The print advertising market has taken another downturn with Fairfax Media and News Corp both revealing declining revenue in the first quarter of the 2015-16 financial year.
The numbers suggest that after a period of relative stability, print revenues have returned to a downwards trajectory. However, both publishers pointed towards good progress in their real estate operations.
In its trading update presented to its AGM on Thursday, Fairfax Media said publishing revenues for its metro division – which includes the Sydney Morning Herald and The Age – were down by 9 per cent for the quarter, with its regional operation down 11 per cent.
Hywood: Conditions difficult
“Metro print advertising conditions remain difficult, reflecting the ongoing structural change being experienced globally and weak consumer confidence domestically,” CEO Greg Hywood told shareholders.
“Regional and rural advertising markets are challenged, while macro-economic conditions are weighing on the broader New Zealand business.” The company’s New Zealand business revenue is down around 9 per cent, including currency impact.
Fairfax Media is currently going through another round of restructures of its regional operations, which has seen it cut jobs across a variety of its suburban and regional papers including the Newcastle Herald. Hywood said: “The restructuring plan will deliver $60m of annualised cost benefits by the end of FY16, while maintaining a strong footprint for local news, content and sales capability.”
However, Fairfax’s Metro Media, including real estate platform Domain, was up around 10 per cent, with Domain’s overall revenue up by 68 per cent.
Meanwhile, News Corp revealed this morning that it had seen its global revenues drop for the quarter, decreasing by US$161m (11 per cent) compared to the year prior.
News Corp is Australia’s largest publisher, including national title The Australian and metro titles The Daily Telegraph in Sydney, The Herald Sun in Melbourne and The Courier Mail in Brisbane.

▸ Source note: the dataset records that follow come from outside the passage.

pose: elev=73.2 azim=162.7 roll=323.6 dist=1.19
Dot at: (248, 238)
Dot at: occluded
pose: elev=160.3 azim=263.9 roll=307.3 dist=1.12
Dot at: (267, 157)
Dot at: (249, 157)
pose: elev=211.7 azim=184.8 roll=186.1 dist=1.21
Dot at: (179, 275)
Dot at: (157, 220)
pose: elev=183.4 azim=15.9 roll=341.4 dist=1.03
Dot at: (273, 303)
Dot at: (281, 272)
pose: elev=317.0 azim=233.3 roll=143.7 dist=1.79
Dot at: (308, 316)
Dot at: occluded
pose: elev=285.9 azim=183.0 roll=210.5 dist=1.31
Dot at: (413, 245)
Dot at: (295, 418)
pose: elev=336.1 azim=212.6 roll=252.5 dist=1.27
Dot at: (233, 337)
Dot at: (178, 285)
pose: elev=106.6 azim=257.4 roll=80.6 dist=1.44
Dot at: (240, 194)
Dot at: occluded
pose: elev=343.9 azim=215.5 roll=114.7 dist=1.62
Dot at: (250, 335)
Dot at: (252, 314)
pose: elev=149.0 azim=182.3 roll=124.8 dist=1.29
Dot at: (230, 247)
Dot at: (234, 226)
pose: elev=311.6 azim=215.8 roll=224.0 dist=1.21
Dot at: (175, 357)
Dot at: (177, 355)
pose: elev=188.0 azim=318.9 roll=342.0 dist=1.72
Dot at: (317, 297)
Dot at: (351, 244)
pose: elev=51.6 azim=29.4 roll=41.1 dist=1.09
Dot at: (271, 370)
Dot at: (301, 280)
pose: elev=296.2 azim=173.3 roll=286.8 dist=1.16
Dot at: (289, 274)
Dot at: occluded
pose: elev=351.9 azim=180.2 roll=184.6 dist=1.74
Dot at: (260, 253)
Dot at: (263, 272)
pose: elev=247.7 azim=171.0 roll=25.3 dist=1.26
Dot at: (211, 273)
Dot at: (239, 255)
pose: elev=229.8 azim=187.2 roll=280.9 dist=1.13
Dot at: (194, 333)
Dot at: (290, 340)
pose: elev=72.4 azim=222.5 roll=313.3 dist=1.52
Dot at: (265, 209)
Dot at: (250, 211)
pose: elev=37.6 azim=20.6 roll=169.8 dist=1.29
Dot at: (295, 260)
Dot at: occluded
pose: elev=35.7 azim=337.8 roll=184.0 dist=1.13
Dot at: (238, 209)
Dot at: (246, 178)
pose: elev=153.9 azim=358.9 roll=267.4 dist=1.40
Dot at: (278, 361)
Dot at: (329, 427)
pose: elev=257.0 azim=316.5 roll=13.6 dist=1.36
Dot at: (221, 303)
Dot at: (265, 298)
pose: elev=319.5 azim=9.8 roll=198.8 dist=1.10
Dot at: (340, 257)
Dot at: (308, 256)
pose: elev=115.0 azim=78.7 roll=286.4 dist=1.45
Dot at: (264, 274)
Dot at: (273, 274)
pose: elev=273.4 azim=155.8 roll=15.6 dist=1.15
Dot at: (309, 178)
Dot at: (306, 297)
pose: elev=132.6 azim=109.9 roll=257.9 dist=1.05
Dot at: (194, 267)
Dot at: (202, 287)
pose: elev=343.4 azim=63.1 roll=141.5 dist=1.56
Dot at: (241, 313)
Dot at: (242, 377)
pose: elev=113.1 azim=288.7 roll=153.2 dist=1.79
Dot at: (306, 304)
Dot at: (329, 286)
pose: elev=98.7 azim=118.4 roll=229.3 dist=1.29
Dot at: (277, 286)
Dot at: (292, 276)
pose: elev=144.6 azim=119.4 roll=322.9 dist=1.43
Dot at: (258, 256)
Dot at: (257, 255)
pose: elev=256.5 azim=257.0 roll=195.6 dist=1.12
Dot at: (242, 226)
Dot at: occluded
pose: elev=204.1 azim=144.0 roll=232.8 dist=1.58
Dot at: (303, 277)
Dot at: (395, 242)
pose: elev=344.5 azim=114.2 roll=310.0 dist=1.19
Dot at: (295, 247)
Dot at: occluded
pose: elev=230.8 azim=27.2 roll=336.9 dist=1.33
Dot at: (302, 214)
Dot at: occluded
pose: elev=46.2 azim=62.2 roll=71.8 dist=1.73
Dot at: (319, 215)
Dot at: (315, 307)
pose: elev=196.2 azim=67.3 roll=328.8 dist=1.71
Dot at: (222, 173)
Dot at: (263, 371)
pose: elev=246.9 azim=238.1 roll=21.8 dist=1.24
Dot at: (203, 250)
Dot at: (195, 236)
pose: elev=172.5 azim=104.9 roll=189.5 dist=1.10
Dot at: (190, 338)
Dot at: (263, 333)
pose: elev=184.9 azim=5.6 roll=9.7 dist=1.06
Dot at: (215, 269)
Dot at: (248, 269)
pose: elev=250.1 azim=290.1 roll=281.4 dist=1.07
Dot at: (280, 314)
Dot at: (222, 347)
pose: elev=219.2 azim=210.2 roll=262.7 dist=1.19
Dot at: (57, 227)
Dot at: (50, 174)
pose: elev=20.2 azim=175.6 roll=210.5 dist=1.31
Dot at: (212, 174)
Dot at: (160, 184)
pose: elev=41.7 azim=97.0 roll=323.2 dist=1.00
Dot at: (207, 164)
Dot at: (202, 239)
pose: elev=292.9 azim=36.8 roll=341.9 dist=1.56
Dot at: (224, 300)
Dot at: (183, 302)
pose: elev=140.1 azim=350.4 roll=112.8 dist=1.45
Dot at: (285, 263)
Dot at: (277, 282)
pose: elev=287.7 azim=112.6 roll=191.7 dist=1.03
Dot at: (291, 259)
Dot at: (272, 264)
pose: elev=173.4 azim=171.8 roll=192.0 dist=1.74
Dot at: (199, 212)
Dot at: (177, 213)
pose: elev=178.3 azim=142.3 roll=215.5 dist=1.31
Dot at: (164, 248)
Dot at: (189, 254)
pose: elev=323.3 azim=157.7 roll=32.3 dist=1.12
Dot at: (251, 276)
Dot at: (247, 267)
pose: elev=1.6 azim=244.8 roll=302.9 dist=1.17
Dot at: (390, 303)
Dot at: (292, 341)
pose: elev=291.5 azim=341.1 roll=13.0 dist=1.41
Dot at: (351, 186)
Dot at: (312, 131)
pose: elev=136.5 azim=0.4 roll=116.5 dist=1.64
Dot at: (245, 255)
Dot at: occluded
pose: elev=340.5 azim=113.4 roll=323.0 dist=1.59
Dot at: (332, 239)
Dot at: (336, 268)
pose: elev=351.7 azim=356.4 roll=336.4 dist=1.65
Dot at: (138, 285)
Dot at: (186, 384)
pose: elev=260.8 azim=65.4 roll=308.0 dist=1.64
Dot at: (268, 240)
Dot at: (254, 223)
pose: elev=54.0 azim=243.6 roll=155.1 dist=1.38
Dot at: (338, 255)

Total segment advertising revenues declined by 13 per cent primarily due to negative foreign currency fluctuations and weakness in the print advertising market, News Corp said. Although the figures do not break down News Corp’s Australian revenues in detail, the update cited “weakness in the print advertising market, most notably in Australia”.
News Corp’s real estate business REA Group posted increased revenues due to improved listing volumes in Australia.
Subscription TV platform Foxtel, which News Corp owns half of with Telstra, saw its profits halve compared to this time last year, dropping from US$81m to US$42m. This was despite Foxtel revenues increasing by three per cent due to a growth in subscribers. The company blamed the drop in profits on increased programming costs and the launch of its broadband offering.
News Corp CEO Robert Thomson said in a statement: “News Corp is on track in its transition to a more digital and global future, having successfully integrated several recent acquisitions and built a powerful platform for future growth.
“Foreign exchange fluctuations negatively impacted reported results, but this should not obscure the progress at many of our businesses.
“In fact, News Corp’s revenues, excluding the effect of currency, grew four per cent this quarter, underscoring the value of our shift to higher growth businesses and our prudent reinvestment strategy.”